_Required work_
Determine how many lines in these records hold "Left". Only the number is wanted.

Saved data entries
- Opening Delimiter -
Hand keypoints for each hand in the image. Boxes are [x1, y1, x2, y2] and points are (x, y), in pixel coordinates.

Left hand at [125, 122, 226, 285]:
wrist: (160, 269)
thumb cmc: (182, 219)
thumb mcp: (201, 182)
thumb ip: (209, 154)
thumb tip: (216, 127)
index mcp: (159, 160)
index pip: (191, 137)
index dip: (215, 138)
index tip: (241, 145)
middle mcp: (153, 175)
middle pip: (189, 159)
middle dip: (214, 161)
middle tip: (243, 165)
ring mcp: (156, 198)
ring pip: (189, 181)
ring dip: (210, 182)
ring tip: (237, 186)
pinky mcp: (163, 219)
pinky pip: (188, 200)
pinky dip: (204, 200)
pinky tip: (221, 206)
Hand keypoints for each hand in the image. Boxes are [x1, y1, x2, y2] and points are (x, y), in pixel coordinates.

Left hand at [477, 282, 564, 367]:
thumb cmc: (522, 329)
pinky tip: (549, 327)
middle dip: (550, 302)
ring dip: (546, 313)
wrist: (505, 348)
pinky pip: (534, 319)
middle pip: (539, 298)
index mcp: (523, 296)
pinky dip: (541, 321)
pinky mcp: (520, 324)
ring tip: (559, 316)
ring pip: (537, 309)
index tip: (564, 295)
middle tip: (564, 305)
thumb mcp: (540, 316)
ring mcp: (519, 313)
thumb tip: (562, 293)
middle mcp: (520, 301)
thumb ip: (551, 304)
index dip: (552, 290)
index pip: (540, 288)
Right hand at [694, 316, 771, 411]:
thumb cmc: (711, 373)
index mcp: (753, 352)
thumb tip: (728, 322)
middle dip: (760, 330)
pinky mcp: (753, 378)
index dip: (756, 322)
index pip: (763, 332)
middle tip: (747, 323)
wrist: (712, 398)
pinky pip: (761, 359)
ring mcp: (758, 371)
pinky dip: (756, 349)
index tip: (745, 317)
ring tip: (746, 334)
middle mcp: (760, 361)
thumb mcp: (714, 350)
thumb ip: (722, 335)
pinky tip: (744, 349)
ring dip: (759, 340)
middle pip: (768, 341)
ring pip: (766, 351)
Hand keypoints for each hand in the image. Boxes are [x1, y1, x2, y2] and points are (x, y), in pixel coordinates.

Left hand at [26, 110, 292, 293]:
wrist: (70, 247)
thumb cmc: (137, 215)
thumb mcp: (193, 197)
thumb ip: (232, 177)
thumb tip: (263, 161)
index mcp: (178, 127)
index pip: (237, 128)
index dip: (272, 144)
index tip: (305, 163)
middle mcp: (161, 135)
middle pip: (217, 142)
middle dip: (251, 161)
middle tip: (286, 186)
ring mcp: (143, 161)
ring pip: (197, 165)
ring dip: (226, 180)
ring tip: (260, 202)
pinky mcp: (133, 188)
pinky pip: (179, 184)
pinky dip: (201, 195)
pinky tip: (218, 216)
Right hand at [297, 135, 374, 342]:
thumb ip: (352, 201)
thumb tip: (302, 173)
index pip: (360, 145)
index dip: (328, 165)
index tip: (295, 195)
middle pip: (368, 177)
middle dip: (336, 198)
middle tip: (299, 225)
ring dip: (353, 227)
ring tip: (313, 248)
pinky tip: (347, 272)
- Closing Delimiter -
_Output_
3